Mit der zunehmenden Reife der Cannabisbranche steigt die Nachfrage hin zu validierten, nicht-ionisierenden Dekontaminationstechnologien, die qualitätsorientierte und biokonforme Produktionsstandards unterstützen. Ziels Dekontamination Die Lösungen werden in der gesamten Europäischen Union und in Nordamerika kommerziell eingesetzt und bauen auf einer langjährigen Erfahrung in regulierten Anwendungen der Lebensmittelverarbeitung auf.

Fußnoten

  1. US-amerikanische Lebensmittel- und Arzneimittelbehörde (FDA). Lebensmittelbestrahlung: Was Sie wissen müssen.
    https://www.fda.gov/food/buy-store-serve-safe-food/food-irradiation-what-you-need-know
  2. Nationales Bio-Programm des US-Landwirtschaftsministeriums. 7 CFR §205.105 – Verbotene Praktiken.
    https://www.ecfr.gov/current/title-7/subtitle-B/chapter-I/subchapter-M/part-205/subpart-B/section-205.105
  3. ICNIRP. Richtlinien zur Begrenzung der Exposition gegenüber elektromagnetischen Feldern (100 kHz–300 GHz), 2020.
    https://www.icnirp.org/cms/upload/publications/ICNIRPrfgdl2020.pdf
  4. Cannabis-Technologie. Hochfrequenz: Tötet Mikroorganismen ab, erhält Terpene und THC.

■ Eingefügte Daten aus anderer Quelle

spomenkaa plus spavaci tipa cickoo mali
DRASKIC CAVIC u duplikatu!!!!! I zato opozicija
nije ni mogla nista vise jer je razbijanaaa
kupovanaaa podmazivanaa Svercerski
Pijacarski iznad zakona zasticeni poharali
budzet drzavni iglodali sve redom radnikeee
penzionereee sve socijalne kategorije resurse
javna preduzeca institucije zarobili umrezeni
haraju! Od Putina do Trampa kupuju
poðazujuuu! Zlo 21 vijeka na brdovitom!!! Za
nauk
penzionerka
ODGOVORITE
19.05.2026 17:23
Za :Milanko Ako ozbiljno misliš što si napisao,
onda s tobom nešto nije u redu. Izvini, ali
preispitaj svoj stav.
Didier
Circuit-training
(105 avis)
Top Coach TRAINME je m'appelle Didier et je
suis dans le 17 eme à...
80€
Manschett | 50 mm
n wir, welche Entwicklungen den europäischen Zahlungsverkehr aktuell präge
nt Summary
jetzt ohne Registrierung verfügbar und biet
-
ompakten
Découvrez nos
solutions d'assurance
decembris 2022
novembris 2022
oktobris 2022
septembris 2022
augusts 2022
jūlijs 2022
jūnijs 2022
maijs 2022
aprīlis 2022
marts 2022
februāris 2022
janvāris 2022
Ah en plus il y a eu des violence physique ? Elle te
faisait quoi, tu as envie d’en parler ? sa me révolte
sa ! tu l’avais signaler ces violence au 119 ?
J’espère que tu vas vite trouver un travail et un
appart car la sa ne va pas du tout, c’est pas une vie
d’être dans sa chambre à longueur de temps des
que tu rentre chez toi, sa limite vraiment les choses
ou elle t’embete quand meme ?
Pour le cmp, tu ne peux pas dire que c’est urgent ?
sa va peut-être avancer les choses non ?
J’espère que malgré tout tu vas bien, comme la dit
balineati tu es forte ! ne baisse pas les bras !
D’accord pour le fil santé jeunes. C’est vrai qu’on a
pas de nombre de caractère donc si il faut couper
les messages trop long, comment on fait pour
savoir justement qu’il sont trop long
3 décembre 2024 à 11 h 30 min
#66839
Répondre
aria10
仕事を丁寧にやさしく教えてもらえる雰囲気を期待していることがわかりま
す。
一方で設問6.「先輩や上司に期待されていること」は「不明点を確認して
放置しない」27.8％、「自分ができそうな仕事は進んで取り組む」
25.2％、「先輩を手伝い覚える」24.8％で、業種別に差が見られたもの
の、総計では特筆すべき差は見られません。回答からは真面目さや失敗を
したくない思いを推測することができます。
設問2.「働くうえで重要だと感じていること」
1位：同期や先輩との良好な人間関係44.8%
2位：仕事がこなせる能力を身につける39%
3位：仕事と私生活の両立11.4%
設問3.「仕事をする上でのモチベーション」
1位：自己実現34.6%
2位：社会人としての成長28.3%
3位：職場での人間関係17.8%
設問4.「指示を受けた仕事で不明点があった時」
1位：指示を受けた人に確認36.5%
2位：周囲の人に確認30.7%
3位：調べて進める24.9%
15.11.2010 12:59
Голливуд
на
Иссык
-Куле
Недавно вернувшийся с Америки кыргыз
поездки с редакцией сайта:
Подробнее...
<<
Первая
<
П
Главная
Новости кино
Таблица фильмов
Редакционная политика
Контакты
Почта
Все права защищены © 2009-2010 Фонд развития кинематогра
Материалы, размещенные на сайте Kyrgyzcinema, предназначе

    https://cannabistech.com/articles/radiofrequency-patent-kills-microbial-life-keeps-terpenes-and-thc-intact/
  5. PubMed. Smelt JPPM, Brul S. Thermische Inaktivierung von Mikroorganismen. Critical Reviews in Food Science and Nutrition. 2014;54(10):1371–1385
    https://pubmed.ncbi.nlm.nih.gov/24564593/
  6. Stalam SpA. Desinfektion von Cannabis mittels Radiofrequenz.
    https://www.stalam.com/en/pharma-cosmetics/sanitisation-of-cannabis/
  7. ASTM International, Komitee D37. Standards für die mikrobielle Kontamination von Cannabis.
    https://www.astm.org/news/standard-to-help-reduce-contamination-of-cannabis
  8. Kalifornisches Cannabis-Kontrollministerium. Prüflaboratorien.
    https://cannabis.ca.gov/licensees/testing-laboratories/
  9. Health Canada. Grenzwerte für Schwermetall- und mikrobiologische Prüfungen von getrocknetem Cannabis.